A máfia da blogosfera
22
Fev 09
publicado por Tiago Moreira Ramalho, às 08:28link do post
«A legalização do casamento gay implica contestar o princípio do casamento tradicional, definido como uma união entre dois indivíduos de sexos opostos e sem laços consanguíneos. Então, a lei resultante não deverá distinguir entre o direito de dois indivíduos do mesmo sexo, não aparentados entre si, a casar e adoptar filhos, e o direito de três indivíduos consanguíneos e do mesmo sexo à união matrimonial e à adopção. Dito de outro modo, será lógica e juridicamente inadmissível a legalização do casamento homossexual, caso se recuse o seu corolário mais extremo – nomeadamente, o casamento homossexual incestuoso poligâmico

 

Este é um excerto de um texto de Manuel João Ramos, publicado no Sorumbático. Decidi copiar para aqui por ser dos mais lúcidos textos que tenho lido sobre o assunto. Ele está coberto de razão na análise que faz. No entanto, apesar de não concretizar o seu posicionamento, creio que se retiram das entrelinhas que é contra a legalização do casamento homossexual, novamente por ter feito uma redução a um absurdo que não é absurdo.

 

Melhor saberá o Manuel do assunto que eu, dado que é antropólogo, no entanto, será para todos óbvio que, em primeiro lugar, sempre houve relações incestuosas nas nossas comunidades. Mais ou menos oficiais, sempre se ouviram histórias de primos casar e sobre irmãos, francamente, só ouvi a dos Maias, mas estou em crer que haverá por aí mais casos. A proibição do casamento destas pessoas não fará com que deixem de ter estas relações, tal como a proibição do casamento homossexual não faz com que deixe de haver homossexuais, ao contrário daquilo que a Igreja parece querer pensar. Para além disto, que certamente não é um bom argumento por si só, há que dizer que não há nada de eticamente condenável entre dois familiares próximos terem um relacionamento, para além de uma maior possibilidade de ter descendência com problemas genéticos e isso não é motivo para que seja condenável o casamento incestuoso.
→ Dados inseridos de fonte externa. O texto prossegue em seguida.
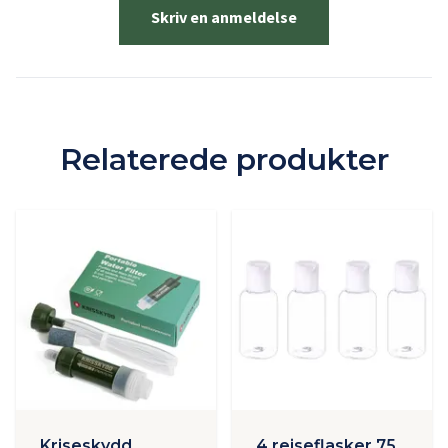
Skriv en anmeldelse
Relaterede produkter
Kriseskydd
4 rejseflasker 75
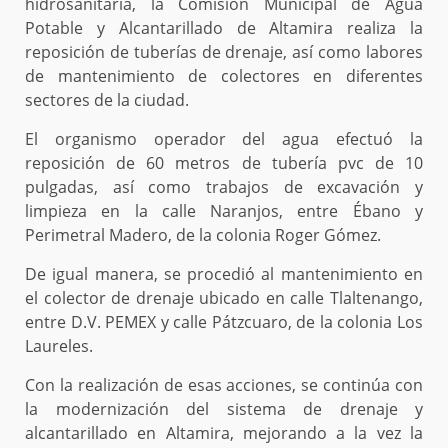
hidrosanitaria, la Comisión Municipal de Agua
Potable y Alcantarillado de Altamira realiza la
reposición de tuberías de drenaje, así como labores
de mantenimiento de colectores en diferentes
sectores de la ciudad.
El organismo operador del agua efectuó la
reposición de 60 metros de tubería pvc de 10
pulgadas, así como trabajos de excavación y
limpieza en la calle Naranjos, entre Ébano y
Perimetral Madero, de la colonia Roger Gómez.
De igual manera, se procedió al mantenimiento en
el colector de drenaje ubicado en calle Tlaltenango,
entre D.V. PEMEX y calle Pátzcuaro, de la colonia Los
Laureles.
Con la realización de esas acciones, se continúa con
la modernización del sistema de drenaje y
alcantarillado en Altamira, mejorando a la vez la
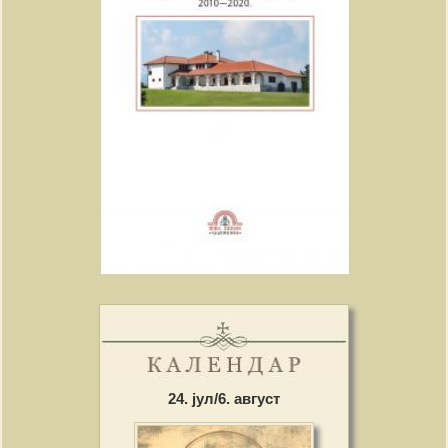
24. јул/6. август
O casamento poligâmico, por seu turno, levanta ainda menos problemas que o incestuoso. O princípio do casamento monogâmico é, tão-só, um restício do que é a influência da Igreja no que é o normal funcionamento das instituições do Estado, nomeadamente, o casamento. Temos por exemplo a cultura islâmica que permite o casamento poligâmico. Bem sei que, além do princípio de poder haver casamentos a envolver mais que duas pessoas, não há grande exemplo a retirar dali; no entanto, é o princípio que me interessa. O Manuel João Ramos escreve a determinada altura que «a poligamia não só carece de fundamento normativo no mundo ocidental por não ser suportada por preceitos religiosos, ao contrário da lei islâmica, mas exprime uma assimetria estatutária entre homens e mulheres, inadmissível no direito ocidental». A primeira parte não é impeditivo de nada. Se pretendemos uma separação efectiva entre o Estado e a Igreja, as funções dos Estados não podem ser orientadas por preceitos religiosos. A segunda parte é, diria eu, uma "confusão". A poligâmia no Islão exprime essa assimetria estatutária entre homens e mulheres, no entanto, não significa isso que todas as relações poligâmicas a exprimam. Se o Estado português, suponhamos, legalizar a poligamia, terá de o fazer em duplo sentido: tanto homens podem casar com várias mulheres como mulheres podem casar com vários homens.

Reitero a minha opinião inicial de que esta pretensa redução ao absurdo, de levar o casamento gay aos seus limites, não é uma verdadeira redução ao absurdo, pois não há absurdo nenhum. Apenas não estamos habituados a ver o mundo de uma forma diferente, uma forma que se torna imperativa ao longo da nossa evolução.